Marco Tezza (born 1964 in Vicenza) is an Italian pianist.

== Biography ==
After a degree with honors in piano (1984), Tezza studied with Carlo Mazzoli, Jörg Demus, György Sándor, Bruno Canino and with Aquiles Delle Vigne at the Ecole Normale "Alfred Cortot" in Paris. Besides, he won the first prize in several international piano competitions: Città di Treviso, La Spezia, RAI, and received awards in other prizes: Moncalieri (European Prize for Chamber Music), Busoni, Pretoria and Viotti.

Tezza often performs in prestigious concert-halls in Europe, America, Africa and the Middle-East. Among them: La Fenice Theatre in Venice, Zurich Tonhalle, Salle Cortot in Paris, Musikhalle in Hamburg, Tawes Theatre in Washington, D.C. Villa Lobos Hall in São Paulo, Assembly Hall in Beirut.
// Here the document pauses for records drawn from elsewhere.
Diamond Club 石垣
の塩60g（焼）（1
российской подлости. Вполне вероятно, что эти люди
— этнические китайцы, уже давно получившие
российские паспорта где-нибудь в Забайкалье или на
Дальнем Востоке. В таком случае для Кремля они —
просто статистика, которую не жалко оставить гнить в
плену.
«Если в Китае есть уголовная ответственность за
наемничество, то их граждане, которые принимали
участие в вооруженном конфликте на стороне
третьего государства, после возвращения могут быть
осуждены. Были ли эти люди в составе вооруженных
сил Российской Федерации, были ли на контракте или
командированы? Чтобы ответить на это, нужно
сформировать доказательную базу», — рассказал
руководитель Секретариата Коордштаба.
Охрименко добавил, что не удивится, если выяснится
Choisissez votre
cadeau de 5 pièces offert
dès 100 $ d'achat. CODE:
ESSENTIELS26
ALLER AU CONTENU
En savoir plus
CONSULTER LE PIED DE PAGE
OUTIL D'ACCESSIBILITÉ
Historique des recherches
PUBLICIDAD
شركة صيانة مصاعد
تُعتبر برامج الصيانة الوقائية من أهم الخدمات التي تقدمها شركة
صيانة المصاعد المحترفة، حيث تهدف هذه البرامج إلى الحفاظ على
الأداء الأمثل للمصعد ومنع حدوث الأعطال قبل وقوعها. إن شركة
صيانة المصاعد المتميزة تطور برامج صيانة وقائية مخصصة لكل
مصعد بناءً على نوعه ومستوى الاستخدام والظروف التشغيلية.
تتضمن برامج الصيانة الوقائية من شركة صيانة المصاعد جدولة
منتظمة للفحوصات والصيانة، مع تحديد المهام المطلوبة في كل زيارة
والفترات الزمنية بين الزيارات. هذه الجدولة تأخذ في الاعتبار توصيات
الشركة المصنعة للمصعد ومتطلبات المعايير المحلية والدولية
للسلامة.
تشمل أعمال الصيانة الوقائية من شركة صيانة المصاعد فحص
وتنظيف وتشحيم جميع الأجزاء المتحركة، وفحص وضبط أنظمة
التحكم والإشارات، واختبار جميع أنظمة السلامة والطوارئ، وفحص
He has held master classes at the "Université de S. Esprit" in Beirut, (where he is visiting professor), at the Victorian College of the Arts in Melbourne and in the University of South Florida.
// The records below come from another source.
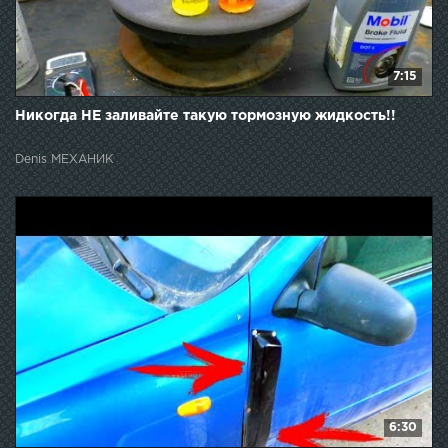
7:15
Никогда НЕ заливайте такую тормозную жидкость!!
Denis МЕХАНИК
6:30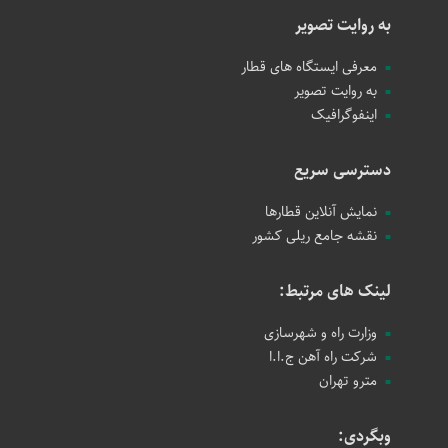
به روایت تصویر
معرفی ایستگاه های قطار
به روایت تصویر
اینفوگرافیک
دسترسی سریع
نمایش آنلاین قطارها
نقشه جامع ریلی کشور
لینک های مرتبط:
وزارت راه و شهرسازی
شرکت راه آهن ج.ا.ا
مترو تهران
وبگردی: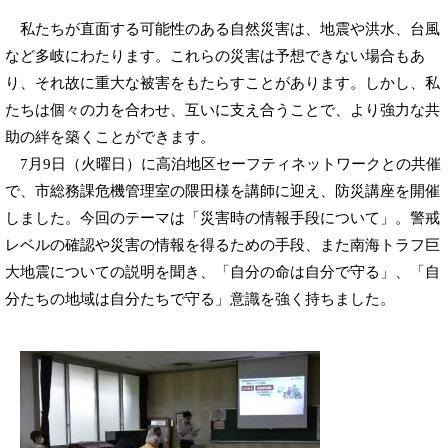
私たちが直面する可能性のある自然災害は、地震や洪水、台風
など多岐にわたります。これらの災害は予想できない場合もあ
り、それ故に重大な被害をもたらすことがあります。しかし、私
たちは個々の力を合わせ、互いに支え合うことで、より強力な共
助の絆を築くことができます。
7月9日（火曜日）に高泊地区セーフティネットワークとの共催
で、市総務課危機管理室の隈田様を講師に迎え、防災講座を開催
しました。今回のテーマは「災害時の情報手段について」。警戒
レベルの確認や災害の情報を得るための手段、また南海トラフ巨
大地震についての説明を聞き、「自分の命は自分で守る」、「自
分たちの地域は自分たちで守る」意識を強く持ちました。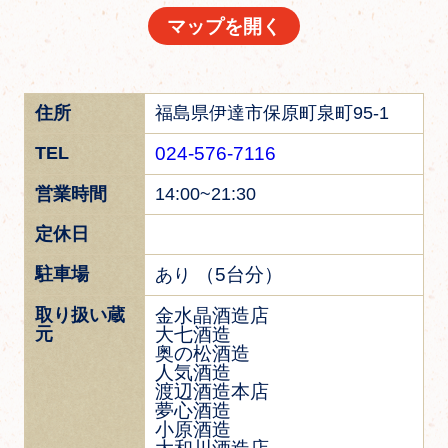
マップを開く
住所
福島県伊達市保原町泉町95-1
TEL
024-576-7116
営業時間
14:00~21:30
定休日
駐車場
（5台分）
あり
取り扱い蔵
金水晶酒造店
元
大七酒造
奥の松酒造
人気酒造
渡辺酒造本店
夢心酒造
小原酒造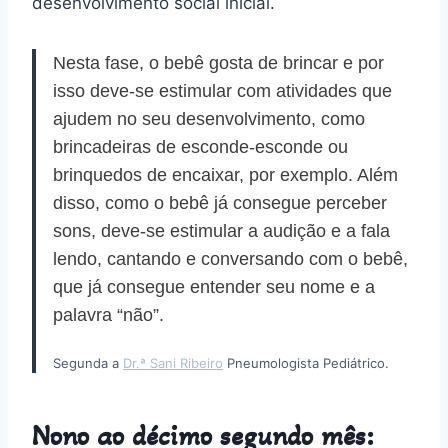
desenvolvimento social inicial.
Nesta fase, o bebê gosta de brincar e por
isso deve-se estimular com atividades que
ajudem no seu desenvolvimento, como
brincadeiras de esconde-esconde ou
brinquedos de encaixar, por exemplo. Além
disso, como o bebê já consegue perceber
sons, deve-se estimular a audição e a fala
lendo, cantando e conversando com o bebê,
que já consegue entender seu nome e a
palavra “não”.
Segunda a
Dr.ª Sani Ribeiro
Pneumologista Pediátrico.
Nono ao décimo segundo mês: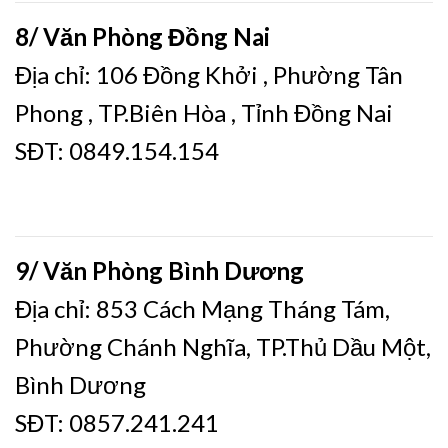
8/ Văn Phòng Đồng Nai
Địa chỉ: 106 Đồng Khởi , Phường Tân
Phong , TP.Biên Hòa , Tỉnh Đồng Nai
SĐT: 0849.154.154
9/ Văn Phòng Bình Dương
Địa chỉ: 853 Cách Mạng Tháng Tám,
Phường Chánh Nghĩa, TP.Thủ Dầu Một,
Bình Dương
SĐT: 0857.241.241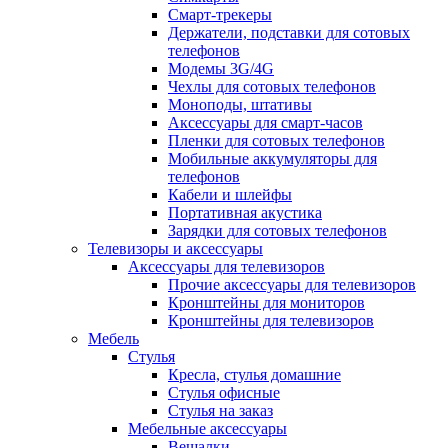
Смарт-трекеры
Держатели, подставки для сотовых
телефонов
Модемы 3G/4G
Чехлы для сотовых телефонов
Моноподы, штативы
Аксессуары для смарт-часов
Пленки для сотовых телефонов
Мобильные аккумуляторы для
телефонов
Кабели и шлейфы
Портативная акустика
Зарядки для сотовых телефонов
Телевизоры и аксессуары
Аксессуары для телевизоров
Прочие аксессуары для телевизоров
Кронштейны для мониторов
Кронштейны для телевизоров
Мебель
Стулья
Кресла, стулья домашние
Стулья офисные
Стулья на заказ
Мебельные аксессуары
Вешалки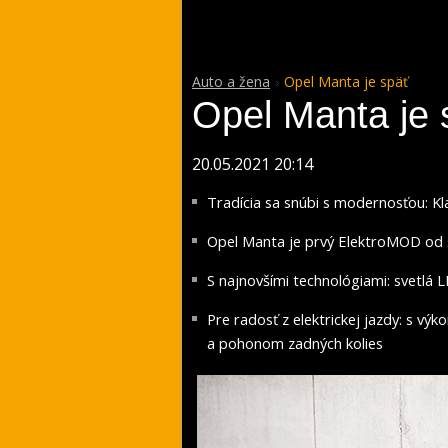
Auto a žena
Opel Manta je späť
Opel Manta je 
20.05.2021 20:14
Tradícia sa snúbi s modernosťou: Kl
Opel Manta je prvý ElektroMOD od 
S najnovšími technológiami: svetlá 
Pre radosť z elektrickej jazdy: s 
a pohonom zadných kolies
Tezza, who holds also a diploma in violin, in 1994 founded the Stravinskij Chamber Orchestra which he conducted for several years.

In his career Marco Tezza has collaborated both as a soloist and as a conductor with several Chamber and Symphonic Orchestras, such as I Fiati della Scala, Accademia Bizantina, Orchestra Sinfonica Toscanini, Orchestra di Padova e del Veneto, Sofia Chamber Orchestra, Jeunesse Musicale Symphony Orchestra, Praga Symphony Orchestra, Sofia FM Young Radio Orchestra and many others.

Marco Tezza has been partner of Ughi, Brunello, Carmignola, Ashkenazy. He performs with Daniele Roccato (contrabass) and Massimiliano Pitocco (bandoneon) in the cross-over ensemble TrisTango, inspired from Ástor Piazzolla's Tangos.

Tezza teaches piano at the Conservatory A. Pedrollo in Vicenza.

== Recordings ==

He recorded several LPs and CDs for labels such as Balkanton, Klingsor, Velut Luna, OnClassical and AS Disc.